All the different virtues are related, so a person habituated to practice one is likely to be similarly habituated to practice another. A just man is likely to be compassionate, a compassionate man is likely to be moderate, but also courageous. They are on the whole outwardly orientated, directed towards the welfare of others and of the community in general. So vices are inwards-orientated, directed towards the gratification of individual selfish desires rather than towards the common good. This does indeed call for repentance.

And this helps explain one aspect of the transphobia debate – that those with this particular vice are assumed to have other vices as well. In other words they are deemed to be morally tainted in their whole personhood and in everything they say or do. Only this can explain the phenomenon of “cancel culture”, where one individual accused of transphobia has to be shunned, and denied a platform or even a job. Their opinions on anything, not just on gender issues, are assumed to be worthless or even dangerous. They are vicious.

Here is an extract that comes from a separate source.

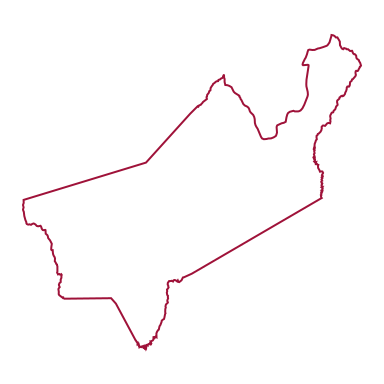 the district of Segovia, Antioquia, Colombia
{"feature_id": "7082276B19668764793541", "entity_name": "Segovia", "entity_type": "district", "adm_level": 2, "iso_a3": "COL", "parent_name": "Colombia", "parent_adm1": "Antioquia", "projection": "equal_earth", "projection_center": [-74.607, 7.274], "detail": "fine", "context": "isolated", "style": "outline", "palette": "rose", "viewbox_px": 384, "rotation_deg": 0, "n_neighbors": 0, "source": "geoboundaries", "source_scale": "gbopen_adm2", "svg_char_len": 5898}
<svg xmlns="http://www.w3.org/2000/svg" viewBox="0 0 384 384"><path d="M339.8,41.5L337.4,37.4L336.0,37.5L334.4,35.9L333.1,35.3L331.5,35.0L331.3,36.3L329.5,42.4L327.7,45.0L326.7,45.8L323.1,47.1L319.6,48.2L317.9,48.5L314.7,49.9L312.4,50.0L309.6,49.6L308.3,50.0L307.7,51.5L307.0,54.2L305.7,57.7L304.9,58.9L302.9,63.0L302.7,63.9L302.6,64.7L303.1,65.2L307.9,64.8L308.5,65.1L308.6,65.9L306.5,79.7L306.3,84.1L306.4,86.3L307.7,91.9L307.9,94.7L307.5,96.5L304.3,104.7L302.4,108.4L300.6,110.4L299.3,111.1L298.2,111.4L294.8,111.4L293.5,110.8L289.8,111.8L288.1,113.0L287.3,114.4L286.5,117.2L285.7,121.8L283.8,122.8L281.6,123.3L277.3,125.3L276.9,126.0L276.6,127.1L277.0,132.6L276.3,135.0L275.8,136.0L273.6,137.4L271.0,138.4L268.4,138.5L266.5,139.0L263.8,139.2L262.0,138.4L260.9,136.6L257.6,128.7L256.4,126.9L255.5,125.1L254.9,122.9L254.7,119.1L254.2,117.0L253.2,114.9L250.6,112.4L249.8,111.1L249.2,109.1L248.4,107.6L247.0,106.5L244.8,105.5L243.3,104.0L241.4,100.0L240.7,99.2L240.1,97.4L239.3,96.6L239.3,95.7L235.0,93.0L233.7,91.7L231.5,87.2L229.3,85.9L227.4,85.2L225.3,85.0L224.6,82.0L224.6,79.0L224.1,77.6L224.0,74.5L223.0,76.5L222.9,77.5L222.6,77.8L220.9,78.6L220.1,79.4L218.5,79.9L218.1,81.1L216.6,81.3L215.6,81.9L214.5,83.0L213.2,83.8L212.8,84.8L211.6,86.4L210.6,88.1L210.4,90.4L209.3,91.1L208.7,93.0L207.2,94.8L207.0,96.4L206.5,97.1L206.9,99.0L203.0,102.0L202.2,103.2L201.4,103.9L201.0,104.6L198.8,105.6L198.6,105.9L198.5,106.5L198.2,106.8L197.6,106.3L190.2,113.7L146.0,162.6L23.6,199.9L23.7,202.9L23.0,205.0L23.6,207.4L23.0,209.5L23.3,210.7L23.8,211.8L24.3,216.0L25.4,220.0L26.3,222.1L26.4,223.3L26.8,224.0L27.8,224.5L28.5,224.6L29.4,224.3L31.0,224.8L32.0,224.1L33.4,223.5L34.0,223.6L35.5,224.5L36.7,225.9L38.1,226.3L40.5,225.8L41.1,226.6L41.8,228.8L42.7,230.0L43.4,230.2L45.2,229.9L45.5,230.1L45.7,233.7L47.3,235.1L47.8,236.1L48.2,238.1L50.0,240.3L51.8,243.8L51.3,247.3L51.2,249.5L51.6,250.1L52.7,250.1L52.9,252.9L53.2,254.5L53.8,255.9L54.6,257.1L55.0,258.5L54.8,261.3L55.7,262.5L56.2,263.9L57.0,264.5L57.0,265.2L57.4,266.3L57.4,271.4L57.1,272.7L57.7,273.5L58.0,274.4L59.3,274.0L60.1,274.7L60.6,274.7L61.2,274.2L61.7,274.9L61.4,276.2L61.4,277.8L60.7,279.5L60.7,282.1L59.5,283.1L58.9,284.6L59.0,285.4L59.7,287.1L58.9,288.1L58.4,289.1L58.8,291.9L58.7,294.1L59.2,295.1L61.9,297.2L63.0,297.3L62.9,298.0L63.1,298.2L64.1,298.4L64.5,298.7L111.1,298.2L115.9,303.6L135.7,340.5L136.0,340.6L136.7,342.0L137.8,342.4L137.8,343.1L137.4,343.9L137.5,344.6L138.3,344.1L138.3,344.5L138.6,344.7L138.8,344.6L138.9,345.1L139.2,345.5L139.0,346.5L139.5,346.9L139.5,347.3L140.7,346.8L141.3,347.1L141.7,347.1L142.4,346.7L142.4,346.2L143.0,346.2L143.6,346.8L143.5,347.4L143.7,348.1L143.7,348.8L143.9,348.4L143.8,347.8L144.1,347.2L144.4,346.9L144.3,346.1L144.6,346.2L145.0,346.8L145.2,348.0L145.6,348.0L145.4,348.8L145.9,348.7L146.0,349.0L146.1,348.8L145.9,348.0L146.1,347.9L146.3,346.9L146.0,346.1L146.4,346.3L146.5,346.1L146.6,344.9L147.2,344.8L147.8,345.3L147.9,344.7L148.4,344.1L149.4,343.8L150.4,344.1L150.5,344.5L150.9,344.4L150.9,343.9L151.3,343.5L151.0,342.6L150.9,341.8L150.7,341.9L150.9,341.6L150.6,341.6L150.5,341.3L150.9,341.3L152.7,340.5L153.1,340.0L153.4,339.4L153.5,337.1L154.2,337.0L154.8,337.8L155.6,336.6L156.5,337.2L156.4,333.5L156.9,332.0L158.0,330.2L158.8,329.6L159.5,326.3L160.4,325.0L161.6,321.8L161.7,320.8L162.5,319.9L164.0,319.0L164.4,317.6L165.1,314.0L165.5,313.3L165.2,312.2L165.3,309.0L165.8,307.5L165.5,306.5L165.8,304.9L166.2,304.2L167.7,302.8L167.9,302.3L167.3,301.1L167.4,300.1L168.1,298.3L167.8,297.0L168.0,295.9L167.2,294.9L166.8,292.6L167.2,291.4L167.0,289.5L168.0,288.5L168.6,287.3L168.3,286.8L168.2,285.5L167.7,284.7L167.8,283.0L168.3,282.1L169.0,281.5L169.1,281.1L171.2,281.0L171.7,280.8L173.0,281.5L173.6,280.3L174.7,280.0L175.8,280.4L177.1,281.4L177.8,280.4L178.4,281.9L179.2,282.1L181.5,280.3L182.9,277.5L183.2,277.3L183.9,277.3L191.8,273.7L321.7,198.0L321.2,197.4L321.1,196.9L320.9,195.3L321.3,195.3L321.4,195.1L321.1,192.9L321.2,192.4L321.8,192.4L321.7,191.8L322.3,191.5L322.3,190.9L321.7,190.4L322.5,190.1L322.2,189.0L322.6,188.7L322.7,188.2L322.5,187.3L321.9,187.3L321.8,187.2L322.1,186.9L321.7,186.9L322.1,186.3L321.7,186.1L321.5,185.2L322.0,184.4L321.8,183.9L322.3,183.3L321.2,181.9L321.7,181.0L322.2,180.7L321.5,179.4L322.3,178.4L321.6,177.3L321.9,176.9L322.5,177.1L322.8,176.6L322.8,176.1L321.9,175.2L322.4,174.1L322.9,173.5L323.1,172.9L322.4,171.5L321.2,171.4L320.0,171.7L319.4,170.1L318.1,167.9L318.0,166.1L318.3,164.9L317.5,164.7L317.2,164.1L315.8,164.1L315.8,163.6L316.2,162.1L315.1,162.5L314.4,161.7L315.0,161.5L314.4,159.9L315.0,159.8L315.0,159.5L314.6,158.0L313.7,158.0L313.4,157.4L313.7,156.9L314.7,156.8L313.9,154.2L314.6,153.2L314.2,151.2L314.6,150.4L314.2,150.2L313.7,149.2L313.8,148.8L314.0,149.1L314.4,149.2L314.7,148.6L314.9,147.4L314.5,146.2L314.7,143.8L315.4,142.1L315.9,140.4L316.8,139.3L316.5,137.3L316.6,135.8L317.5,135.1L317.8,134.0L318.6,133.7L320.5,131.8L321.4,130.2L321.5,129.3L321.8,128.5L321.6,127.0L322.7,125.6L323.7,125.5L325.0,125.9L326.2,124.6L326.9,123.6L328.3,122.9L330.1,123.3L330.5,121.2L330.2,120.2L330.6,118.5L330.2,116.5L330.3,115.4L331.7,112.7L333.2,112.3L333.7,110.7L335.2,109.4L336.2,106.4L337.5,105.1L337.6,104.6L337.1,102.3L337.1,101.0L337.3,100.5L339.4,98.6L339.5,97.5L340.5,96.8L340.8,96.3L342.2,95.7L342.7,96.2L343.6,95.8L344.7,94.4L345.0,93.9L345.3,92.5L346.1,91.1L346.7,89.0L346.7,87.8L347.3,86.6L348.1,86.4L348.8,86.7L349.2,86.5L349.8,85.1L350.1,82.1L351.6,80.9L352.1,79.4L352.8,79.2L355.4,76.2L355.9,74.9L355.6,73.9L355.5,72.1L355.8,71.1L356.2,70.8L357.6,71.0L358.1,70.6L358.8,69.0L359.3,68.3L359.8,66.9L360.1,66.9L361.0,65.6L360.1,62.7L359.2,61.4L358.9,60.2L356.8,58.6L356.4,57.8L356.1,55.5L354.7,54.1L354.1,54.2L353.3,53.6L352.6,52.3L352.4,51.4L352.1,50.8L350.1,51.0L348.0,49.2L346.9,49.3L345.8,48.5L345.0,48.5L344.4,48.1L344.0,48.1L343.1,49.2L341.8,48.5L340.0,45.2L339.8,41.5Z" fill="none" stroke="#9f1239" stroke-width="2"/></svg>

Can we rationalise this? Only if we regard gender identity as being central to a person’s being, so that any alteration of gender is an alteration in what it means to be human. If this is so, then to deny that is to deny that person’s essential humanity. And that is why it makes sense to treat transphobia as being in the same class as racism, or hatred of homosexuals, if they are denials of a person’s essential humanity. To deny someone’s humanity is sinful. It is a form of hatred.

This at least is the theory, but I find it too binary, as if human attitudes to transgender issues could be grouped into two distinct groups rather than ranged across a spectrum with most people in the middle, not quite sure what they think. It is puzzling – as Jan Morris herself said, a conundrum.

The case we most often come across is where the body says XY and the mind says XX, though it also can work the other way round. The mind, we might say, is the most human part of the human being, so it ought to prevail over the body. I do not find that unnatural. One crucial element in understanding a transgender person is how profoundly and fundamentally they believe themselves to be of the opposite gender to the one assigned at birth. It essentially gives the lie to conditioning theory. They were conditioned to be the gender of their sex, and it didn’t work.

Attempts to deny this belief can be dangerous to that person’s wellbeing. Their mental health is at risk, and suicide is all too common among them. But if this belief can be accommodated and accepted, their mental health recovers, and their desire to live a useful life returns. They become, to coin a phrase, normal and natural. Jan Morris was normal and natural, and lived a good life. And can we deny that that is what God wanted for her?